§ **PROMPT**: Please repeat, from the entries that follow, the lines from the one containing "Figure 4. Cell" through the one containing "Table 1. Baseline characteristics of overall" exactly, adding nothing.

== RECORDS SUPPLIED

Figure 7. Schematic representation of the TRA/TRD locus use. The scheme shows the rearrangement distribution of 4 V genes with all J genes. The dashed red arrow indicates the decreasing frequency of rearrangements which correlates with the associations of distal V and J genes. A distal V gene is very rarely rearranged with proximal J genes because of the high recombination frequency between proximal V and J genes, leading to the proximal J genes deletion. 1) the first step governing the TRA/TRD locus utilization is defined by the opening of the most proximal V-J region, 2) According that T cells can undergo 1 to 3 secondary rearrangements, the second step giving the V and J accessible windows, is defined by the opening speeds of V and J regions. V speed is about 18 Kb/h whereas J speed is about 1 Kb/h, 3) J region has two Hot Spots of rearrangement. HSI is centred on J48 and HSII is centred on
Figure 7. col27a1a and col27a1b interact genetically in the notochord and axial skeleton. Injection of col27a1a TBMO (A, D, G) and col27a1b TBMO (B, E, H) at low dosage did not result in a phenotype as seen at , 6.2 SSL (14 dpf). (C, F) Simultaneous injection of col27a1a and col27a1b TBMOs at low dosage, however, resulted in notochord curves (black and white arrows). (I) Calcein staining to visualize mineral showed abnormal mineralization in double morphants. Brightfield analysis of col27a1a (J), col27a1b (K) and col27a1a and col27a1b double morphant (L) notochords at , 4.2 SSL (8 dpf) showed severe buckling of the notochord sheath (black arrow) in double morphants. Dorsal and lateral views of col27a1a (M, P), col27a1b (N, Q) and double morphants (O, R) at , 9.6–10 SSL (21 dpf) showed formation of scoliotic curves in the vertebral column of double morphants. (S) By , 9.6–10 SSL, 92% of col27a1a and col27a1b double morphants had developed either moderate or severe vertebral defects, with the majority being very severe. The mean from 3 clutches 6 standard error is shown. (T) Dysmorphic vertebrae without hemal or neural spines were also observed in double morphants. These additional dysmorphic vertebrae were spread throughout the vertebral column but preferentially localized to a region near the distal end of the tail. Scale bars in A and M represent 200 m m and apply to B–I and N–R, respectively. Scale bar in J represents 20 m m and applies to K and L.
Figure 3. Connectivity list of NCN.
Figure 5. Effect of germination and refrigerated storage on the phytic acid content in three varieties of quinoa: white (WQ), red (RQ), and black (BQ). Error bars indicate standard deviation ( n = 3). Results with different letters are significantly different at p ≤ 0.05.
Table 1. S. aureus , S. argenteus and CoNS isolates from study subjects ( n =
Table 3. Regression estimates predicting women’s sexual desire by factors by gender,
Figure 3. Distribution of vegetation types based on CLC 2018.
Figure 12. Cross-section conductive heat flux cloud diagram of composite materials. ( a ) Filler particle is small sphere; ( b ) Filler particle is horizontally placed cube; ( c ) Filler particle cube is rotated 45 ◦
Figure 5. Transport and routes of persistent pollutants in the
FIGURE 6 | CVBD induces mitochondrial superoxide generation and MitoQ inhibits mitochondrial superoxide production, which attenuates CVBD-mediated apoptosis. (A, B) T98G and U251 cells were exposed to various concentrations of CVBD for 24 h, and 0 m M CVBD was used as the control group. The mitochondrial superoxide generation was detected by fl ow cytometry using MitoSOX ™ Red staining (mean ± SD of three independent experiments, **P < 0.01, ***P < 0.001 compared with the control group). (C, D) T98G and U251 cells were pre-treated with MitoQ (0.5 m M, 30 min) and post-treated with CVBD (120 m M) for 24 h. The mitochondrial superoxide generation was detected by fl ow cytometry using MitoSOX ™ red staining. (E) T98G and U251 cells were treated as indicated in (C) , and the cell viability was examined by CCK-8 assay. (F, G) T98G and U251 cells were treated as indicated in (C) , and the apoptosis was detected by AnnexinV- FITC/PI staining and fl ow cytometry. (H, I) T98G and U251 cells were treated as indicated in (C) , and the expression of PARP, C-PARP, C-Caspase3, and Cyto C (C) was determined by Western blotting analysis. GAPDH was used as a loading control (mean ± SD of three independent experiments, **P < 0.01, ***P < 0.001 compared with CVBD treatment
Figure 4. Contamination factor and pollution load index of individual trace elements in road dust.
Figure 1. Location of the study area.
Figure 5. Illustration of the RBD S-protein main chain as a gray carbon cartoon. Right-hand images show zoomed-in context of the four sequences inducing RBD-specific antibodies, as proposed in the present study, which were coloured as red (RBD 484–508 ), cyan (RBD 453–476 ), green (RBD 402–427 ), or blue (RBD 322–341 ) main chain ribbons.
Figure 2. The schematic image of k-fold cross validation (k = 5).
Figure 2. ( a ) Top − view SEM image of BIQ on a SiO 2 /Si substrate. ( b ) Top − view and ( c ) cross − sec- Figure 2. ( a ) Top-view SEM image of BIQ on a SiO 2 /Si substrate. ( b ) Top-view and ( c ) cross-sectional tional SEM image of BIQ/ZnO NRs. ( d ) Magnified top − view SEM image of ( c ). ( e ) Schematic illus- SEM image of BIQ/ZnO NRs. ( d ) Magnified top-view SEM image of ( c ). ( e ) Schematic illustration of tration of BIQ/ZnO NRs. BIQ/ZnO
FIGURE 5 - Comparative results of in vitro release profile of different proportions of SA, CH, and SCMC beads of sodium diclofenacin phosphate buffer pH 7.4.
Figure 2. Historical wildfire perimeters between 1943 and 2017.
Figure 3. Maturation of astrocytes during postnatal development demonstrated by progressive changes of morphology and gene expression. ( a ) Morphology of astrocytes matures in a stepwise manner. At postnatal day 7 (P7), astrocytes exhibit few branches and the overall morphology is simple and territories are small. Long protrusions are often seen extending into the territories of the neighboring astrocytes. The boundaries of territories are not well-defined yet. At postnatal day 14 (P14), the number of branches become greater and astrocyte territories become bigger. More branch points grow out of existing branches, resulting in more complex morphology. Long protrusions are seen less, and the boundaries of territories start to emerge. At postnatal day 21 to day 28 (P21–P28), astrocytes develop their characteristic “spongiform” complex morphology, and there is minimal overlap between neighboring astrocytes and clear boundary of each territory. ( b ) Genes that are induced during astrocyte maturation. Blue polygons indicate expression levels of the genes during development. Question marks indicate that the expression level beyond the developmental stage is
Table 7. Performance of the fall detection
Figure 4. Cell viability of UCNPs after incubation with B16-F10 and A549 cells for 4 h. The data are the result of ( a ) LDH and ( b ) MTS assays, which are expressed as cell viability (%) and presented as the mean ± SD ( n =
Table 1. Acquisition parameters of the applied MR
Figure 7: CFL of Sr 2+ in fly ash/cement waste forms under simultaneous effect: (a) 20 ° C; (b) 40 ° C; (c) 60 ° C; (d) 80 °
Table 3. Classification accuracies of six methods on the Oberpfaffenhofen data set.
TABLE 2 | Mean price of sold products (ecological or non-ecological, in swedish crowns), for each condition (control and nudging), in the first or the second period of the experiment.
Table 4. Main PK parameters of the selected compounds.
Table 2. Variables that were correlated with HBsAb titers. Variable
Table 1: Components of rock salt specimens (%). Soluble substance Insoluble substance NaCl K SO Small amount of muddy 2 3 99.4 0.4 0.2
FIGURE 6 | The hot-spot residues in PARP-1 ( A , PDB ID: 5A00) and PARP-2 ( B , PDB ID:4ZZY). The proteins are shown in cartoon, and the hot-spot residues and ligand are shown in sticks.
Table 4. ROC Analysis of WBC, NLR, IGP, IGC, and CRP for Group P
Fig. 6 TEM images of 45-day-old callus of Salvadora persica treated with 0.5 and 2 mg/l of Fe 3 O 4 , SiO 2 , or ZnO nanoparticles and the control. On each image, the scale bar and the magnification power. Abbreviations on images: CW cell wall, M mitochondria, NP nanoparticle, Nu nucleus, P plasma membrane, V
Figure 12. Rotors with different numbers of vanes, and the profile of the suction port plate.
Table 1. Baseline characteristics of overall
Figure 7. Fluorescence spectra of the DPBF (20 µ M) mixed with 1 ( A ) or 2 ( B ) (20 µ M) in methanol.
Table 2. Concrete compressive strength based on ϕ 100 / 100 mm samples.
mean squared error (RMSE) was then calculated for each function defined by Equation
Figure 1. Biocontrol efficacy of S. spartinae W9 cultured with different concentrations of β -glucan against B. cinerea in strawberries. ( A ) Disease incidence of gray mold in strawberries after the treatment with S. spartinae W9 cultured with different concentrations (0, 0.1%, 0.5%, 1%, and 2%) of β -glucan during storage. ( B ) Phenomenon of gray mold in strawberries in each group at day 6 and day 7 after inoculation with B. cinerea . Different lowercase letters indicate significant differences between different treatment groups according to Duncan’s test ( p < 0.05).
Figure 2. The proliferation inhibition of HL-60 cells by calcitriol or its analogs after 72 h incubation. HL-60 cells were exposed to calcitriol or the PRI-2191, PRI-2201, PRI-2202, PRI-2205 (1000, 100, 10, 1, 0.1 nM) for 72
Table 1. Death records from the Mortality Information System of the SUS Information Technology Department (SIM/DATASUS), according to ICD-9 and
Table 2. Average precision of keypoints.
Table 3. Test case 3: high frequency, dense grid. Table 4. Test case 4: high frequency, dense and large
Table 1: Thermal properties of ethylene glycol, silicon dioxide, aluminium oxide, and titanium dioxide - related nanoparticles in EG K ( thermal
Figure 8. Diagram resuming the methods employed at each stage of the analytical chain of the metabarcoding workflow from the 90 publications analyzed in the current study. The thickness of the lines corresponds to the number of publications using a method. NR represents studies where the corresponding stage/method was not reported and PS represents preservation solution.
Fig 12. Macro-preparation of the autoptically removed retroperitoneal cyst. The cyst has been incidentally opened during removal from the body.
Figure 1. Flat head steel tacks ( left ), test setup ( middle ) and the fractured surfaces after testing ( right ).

====

§ **ANSWER FOR THIS EXERCISE**:
Figure 4. Cell viability of UCNPs after incubation with B16-F10 and A549 cells for 4 h. The data are the result of ( a ) LDH and ( b ) MTS assays, which are expressed as cell viability (%) and presented as the mean ± SD ( n =
Table 1. Acquisition parameters of the applied MR
Figure 7: CFL of Sr 2+ in fly ash/cement waste forms under simultaneous effect: (a) 20 ° C; (b) 40 ° C; (c) 60 ° C; (d) 80 °
Table 3. Classification accuracies of six methods on the Oberpfaffenhofen data set.
TABLE 2 | Mean price of sold products (ecological or non-ecological, in swedish crowns), for each condition (control and nudging), in the first or the second period of the experiment.
Table 4. Main PK parameters of the selected compounds.
Table 2. Variables that were correlated with HBsAb titers. Variable
Table 1: Components of rock salt specimens (%). Soluble substance Insoluble substance NaCl K SO Small amount of muddy 2 3 99.4 0.4 0.2
FIGURE 6 | The hot-spot residues in PARP-1 ( A , PDB ID: 5A00) and PARP-2 ( B , PDB ID:4ZZY). The proteins are shown in cartoon, and the hot-spot residues and ligand are shown in sticks.
Table 4. ROC Analysis of WBC, NLR, IGP, IGC, and CRP for Group P
Fig. 6 TEM images of 45-day-old callus of Salvadora persica treated with 0.5 and 2 mg/l of Fe 3 O 4 , SiO 2 , or ZnO nanoparticles and the control. On each image, the scale bar and the magnification power. Abbreviations on images: CW cell wall, M mitochondria, NP nanoparticle, Nu nucleus, P plasma membrane, V
Figure 12. Rotors with different numbers of vanes, and the profile of the suction port plate.
Table 1. Baseline characteristics of overall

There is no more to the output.